→ Problem to work on: An exact transcription of all the data is required.

** Provided entries follows **

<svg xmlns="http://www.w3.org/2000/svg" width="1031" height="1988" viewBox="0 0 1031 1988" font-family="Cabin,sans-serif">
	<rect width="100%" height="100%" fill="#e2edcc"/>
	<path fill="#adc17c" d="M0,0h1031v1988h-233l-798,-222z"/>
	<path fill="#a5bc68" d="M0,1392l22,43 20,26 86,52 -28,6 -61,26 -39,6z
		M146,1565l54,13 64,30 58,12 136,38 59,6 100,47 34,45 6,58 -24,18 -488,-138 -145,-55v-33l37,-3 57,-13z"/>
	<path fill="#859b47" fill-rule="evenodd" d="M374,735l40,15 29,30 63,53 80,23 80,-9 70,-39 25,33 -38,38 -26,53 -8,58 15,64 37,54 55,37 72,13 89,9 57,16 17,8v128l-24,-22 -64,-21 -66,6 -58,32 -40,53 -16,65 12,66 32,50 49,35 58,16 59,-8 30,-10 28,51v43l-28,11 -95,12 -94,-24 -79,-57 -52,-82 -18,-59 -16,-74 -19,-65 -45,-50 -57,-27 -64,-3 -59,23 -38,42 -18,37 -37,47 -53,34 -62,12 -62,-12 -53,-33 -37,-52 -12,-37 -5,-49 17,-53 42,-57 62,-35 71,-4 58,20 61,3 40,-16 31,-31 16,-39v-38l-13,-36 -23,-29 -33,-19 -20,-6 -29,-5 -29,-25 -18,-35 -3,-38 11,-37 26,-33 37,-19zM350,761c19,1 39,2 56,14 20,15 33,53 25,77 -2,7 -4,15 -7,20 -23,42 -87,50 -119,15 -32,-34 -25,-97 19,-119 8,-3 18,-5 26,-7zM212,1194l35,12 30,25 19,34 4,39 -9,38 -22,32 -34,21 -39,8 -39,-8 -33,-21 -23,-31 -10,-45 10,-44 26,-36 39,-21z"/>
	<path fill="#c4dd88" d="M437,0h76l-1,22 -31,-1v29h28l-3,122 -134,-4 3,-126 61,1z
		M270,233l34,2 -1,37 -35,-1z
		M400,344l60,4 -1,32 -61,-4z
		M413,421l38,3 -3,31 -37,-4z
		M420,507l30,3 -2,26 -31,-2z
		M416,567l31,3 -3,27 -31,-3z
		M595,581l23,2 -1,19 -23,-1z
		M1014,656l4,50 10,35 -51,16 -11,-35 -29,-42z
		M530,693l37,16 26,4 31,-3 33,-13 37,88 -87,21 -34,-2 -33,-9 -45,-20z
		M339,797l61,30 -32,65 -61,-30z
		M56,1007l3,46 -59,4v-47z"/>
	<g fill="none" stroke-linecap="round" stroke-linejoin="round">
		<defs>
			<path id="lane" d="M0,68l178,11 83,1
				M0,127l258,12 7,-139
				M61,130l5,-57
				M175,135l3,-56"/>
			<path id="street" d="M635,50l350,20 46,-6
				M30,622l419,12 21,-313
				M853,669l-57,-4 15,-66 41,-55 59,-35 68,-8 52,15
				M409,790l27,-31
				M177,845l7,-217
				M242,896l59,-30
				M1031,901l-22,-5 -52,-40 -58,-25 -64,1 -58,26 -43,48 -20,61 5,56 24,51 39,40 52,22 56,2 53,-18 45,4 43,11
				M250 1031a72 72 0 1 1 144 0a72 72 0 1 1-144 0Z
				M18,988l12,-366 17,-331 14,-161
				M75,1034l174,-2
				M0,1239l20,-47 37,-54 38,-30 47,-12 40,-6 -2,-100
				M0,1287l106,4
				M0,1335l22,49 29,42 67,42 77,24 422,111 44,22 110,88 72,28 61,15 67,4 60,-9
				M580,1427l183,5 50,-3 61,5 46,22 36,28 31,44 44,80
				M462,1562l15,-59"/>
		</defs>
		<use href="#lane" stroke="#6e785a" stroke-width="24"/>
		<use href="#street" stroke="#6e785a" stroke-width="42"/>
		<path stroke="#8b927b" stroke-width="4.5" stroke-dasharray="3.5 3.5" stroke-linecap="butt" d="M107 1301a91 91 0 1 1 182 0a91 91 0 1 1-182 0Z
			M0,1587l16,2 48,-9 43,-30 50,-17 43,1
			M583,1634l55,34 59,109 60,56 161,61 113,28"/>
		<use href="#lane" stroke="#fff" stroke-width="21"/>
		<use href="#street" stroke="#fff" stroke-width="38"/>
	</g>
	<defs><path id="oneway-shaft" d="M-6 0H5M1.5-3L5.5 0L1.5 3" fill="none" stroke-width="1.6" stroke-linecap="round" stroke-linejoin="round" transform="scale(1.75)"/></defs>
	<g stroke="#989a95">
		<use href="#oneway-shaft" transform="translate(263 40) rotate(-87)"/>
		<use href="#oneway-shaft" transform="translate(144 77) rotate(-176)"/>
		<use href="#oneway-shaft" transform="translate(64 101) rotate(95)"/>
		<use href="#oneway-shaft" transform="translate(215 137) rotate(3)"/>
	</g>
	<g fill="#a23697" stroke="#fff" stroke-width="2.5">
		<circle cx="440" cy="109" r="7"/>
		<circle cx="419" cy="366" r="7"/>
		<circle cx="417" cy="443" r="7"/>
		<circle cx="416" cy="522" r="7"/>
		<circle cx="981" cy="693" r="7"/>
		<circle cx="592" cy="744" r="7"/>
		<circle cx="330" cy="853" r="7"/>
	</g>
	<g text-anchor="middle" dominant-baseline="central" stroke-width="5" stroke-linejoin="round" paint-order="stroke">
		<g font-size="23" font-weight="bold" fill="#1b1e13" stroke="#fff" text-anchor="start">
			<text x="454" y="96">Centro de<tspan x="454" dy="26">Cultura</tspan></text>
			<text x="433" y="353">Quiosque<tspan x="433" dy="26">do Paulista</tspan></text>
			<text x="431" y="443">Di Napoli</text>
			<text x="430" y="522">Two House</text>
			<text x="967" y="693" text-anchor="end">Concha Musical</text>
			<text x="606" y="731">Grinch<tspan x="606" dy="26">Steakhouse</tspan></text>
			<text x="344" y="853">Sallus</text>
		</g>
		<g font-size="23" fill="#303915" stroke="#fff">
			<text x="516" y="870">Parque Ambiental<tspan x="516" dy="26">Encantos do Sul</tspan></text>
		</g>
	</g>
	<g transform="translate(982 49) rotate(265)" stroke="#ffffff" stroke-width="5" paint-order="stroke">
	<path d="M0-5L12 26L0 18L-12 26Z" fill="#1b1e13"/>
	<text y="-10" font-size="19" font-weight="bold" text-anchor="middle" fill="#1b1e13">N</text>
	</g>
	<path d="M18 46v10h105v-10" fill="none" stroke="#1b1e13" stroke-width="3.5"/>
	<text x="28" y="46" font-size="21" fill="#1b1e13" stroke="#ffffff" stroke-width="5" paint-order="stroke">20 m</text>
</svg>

** End of Provided entries **

→ Solved problem:
<svg xmlns="http://www.w3.org/2000/svg" width="1031" height="1988" viewBox="0 0 1031 1988" font-family="Cabin,sans-serif">
	<rect width="100%" height="100%" fill="#e2edcc"/>
	<path fill="#adc17c" d="M0,0h1031v1988h-233l-798,-222z"/>
	<path fill="#a5bc68" d="M0,1392l22,43 20,26 86,52 -28,6 -61,26 -39,6z
		M146,1565l54,13 64,30 58,12 136,38 59,6 100,47 34,45 6,58 -24,18 -488,-138 -145,-55v-33l37,-3 57,-13z"/>
	<path fill="#859b47" fill-rule="evenodd" d="M374,735l40,15 29,30 63,53 80,23 80,-9 70,-39 25,33 -38,38 -26,53 -8,58 15,64 37,54 55,37 72,13 89,9 57,16 17,8v128l-24,-22 -64,-21 -66,6 -58,32 -40,53 -16,65 12,66 32,50 49,35 58,16 59,-8 30,-10 28,51v43l-28,11 -95,12 -94,-24 -79,-57 -52,-82 -18,-59 -16,-74 -19,-65 -45,-50 -57,-27 -64,-3 -59,23 -38,42 -18,37 -37,47 -53,34 -62,12 -62,-12 -53,-33 -37,-52 -12,-37 -5,-49 17,-53 42,-57 62,-35 71,-4 58,20 61,3 40,-16 31,-31 16,-39v-38l-13,-36 -23,-29 -33,-19 -20,-6 -29,-5 -29,-25 -18,-35 -3,-38 11,-37 26,-33 37,-19zM350,761c19,1 39,2 56,14 20,15 33,53 25,77 -2,7 -4,15 -7,20 -23,42 -87,50 -119,15 -32,-34 -25,-97 19,-119 8,-3 18,-5 26,-7zM212,1194l35,12 30,25 19,34 4,39 -9,38 -22,32 -34,21 -39,8 -39,-8 -33,-21 -23,-31 -10,-45 10,-44 26,-36 39,-21z"/>
	<path fill="#c4dd88" d="M437,0h76l-1,22 -31,-1v29h28l-3,122 -134,-4 3,-126 61,1z
		M270,233l34,2 -1,37 -35,-1z
		M400,344l60,4 -1,32 -61,-4z
		M413,421l38,3 -3,31 -37,-4z
		M420,507l30,3 -2,26 -31,-2z
		M416,567l31,3 -3,27 -31,-3z
		M595,581l23,2 -1,19 -23,-1z
		M1014,656l4,50 10,35 -51,16 -11,-35 -29,-42z
		M530,693l37,16 26,4 31,-3 33,-13 37,88 -87,21 -34,-2 -33,-9 -45,-20z
		M339,797l61,30 -32,65 -61,-30z
		M56,1007l3,46 -59,4v-47z"/>
	<g fill="none" stroke-linecap="round" stroke-linejoin="round">
		<defs>
			<path id="lane" d="M0,68l178,11 83,1
				M0,127l258,12 7,-139
				M61,130l5,-57
				M175,135l3,-56"/>
			<path id="street" d="M635,50l350,20 46,-6
				M30,622l419,12 21,-313
				M853,669l-57,-4 15,-66 41,-55 59,-35 68,-8 52,15
				M409,790l27,-31
				M177,845l7,-217
				M242,896l59,-30
				M1031,901l-22,-5 -52,-40 -58,-25 -64,1 -58,26 -43,48 -20,61 5,56 24,51 39,40 52,22 56,2 53,-18 45,4 43,11
				M250 1031a72 72 0 1 1 144 0a72 72 0 1 1-144 0Z
				M18,988l12,-366 17,-331 14,-161
				M75,1034l174,-2
				M0,1239l20,-47 37,-54 38,-30 47,-12 40,-6 -2,-100
				M0,1287l106,4
				M0,1335l22,49 29,42 67,42 77,24 422,111 44,22 110,88 72,28 61,15 67,4 60,-9
				M580,1427l183,5 50,-3 61,5 46,22 36,28 31,44 44,80
				M462,1562l15,-59"/>
		</defs>
		<use href="#lane" stroke="#6e785a" stroke-width="24"/>
		<use href="#street" stroke="#6e785a" stroke-width="42"/>
		<path stroke="#8b927b" stroke-width="4.5" stroke-dasharray="3.5 3.5" stroke-linecap="butt" d="M107 1301a91 91 0 1 1 182 0a91 91 0 1 1-182 0Z
			M0,1587l16,2 48,-9 43,-30 50,-17 43,1
			M583,1634l55,34 59,109 60,56 161,61 113,28"/>
		<use href="#lane" stroke="#fff" stroke-width="21"/>
		<use href="#street" stroke="#fff" stroke-width="38"/>
	</g>
	<defs><path id="oneway-shaft" d="M-6 0H5M1.5-3L5.5 0L1.5 3" fill="none" stroke-width="1.6" stroke-linecap="round" stroke-linejoin="round" transform="scale(1.75)"/></defs>
	<g stroke="#989a95">
		<use href="#oneway-shaft" transform="translate(263 40) rotate(-87)"/>
		<use href="#oneway-shaft" transform="translate(144 77) rotate(-176)"/>
		<use href="#oneway-shaft" transform="translate(64 101) rotate(95)"/>
		<use href="#oneway-shaft" transform="translate(215 137) rotate(3)"/>
	</g>
	<g fill="#a23697" stroke="#fff" stroke-width="2.5">
		<circle cx="440" cy="109" r="7"/>
		<circle cx="419" cy="366" r="7"/>
		<circle cx="417" cy="443" r="7"/>
		<circle cx="416" cy="522" r="7"/>
		<circle cx="981" cy="693" r="7"/>
		<circle cx="592" cy="744" r="7"/>
		<circle cx="330" cy="853" r="7"/>
	</g>
	<g text-anchor="middle" dominant-baseline="central" stroke-width="5" stroke-linejoin="round" paint-order="stroke">
		<g font-size="23" font-weight="bold" fill="#1b1e13" stroke="#fff" text-anchor="start">
			<text x="454" y="96">Centro de<tspan x="454" dy="26">Cultura</tspan></text>
			<text x="433" y="353">Quiosque<tspan x="433" dy="26">do Paulista</tspan></text>
			<text x="431" y="443">Di Napoli</text>
			<text x="430" y="522">Two House</text>
			<text x="967" y="693" text-anchor="end">Concha Musical</text>
			<text x="606" y="731">Grinch<tspan x="606" dy="26">Steakhouse</tspan></text>
			<text x="344" y="853">Sallus</text>
		</g>
		<g font-size="23" fill="#303915" stroke="#fff">
			<text x="516" y="870">Parque Ambiental<tspan x="516" dy="26">Encantos do Sul</tspan></text>
		</g>
	</g>
	<g transform="translate(982 49) rotate(265)" stroke="#ffffff" stroke-width="5" paint-order="stroke">
	<path d="M0-5L12 26L0 18L-12 26Z" fill="#1b1e13"/>
	<text y="-10" font-size="19" font-weight="bold" text-anchor="middle" fill="#1b1e13">N</text>
	</g>
	<path d="M18 46v10h105v-10" fill="none" stroke="#1b1e13" stroke-width="3.5"/>
	<text x="28" y="46" font-size="21" fill="#1b1e13" stroke="#ffffff" stroke-width="5" paint-order="stroke">20 m</text>
</svg>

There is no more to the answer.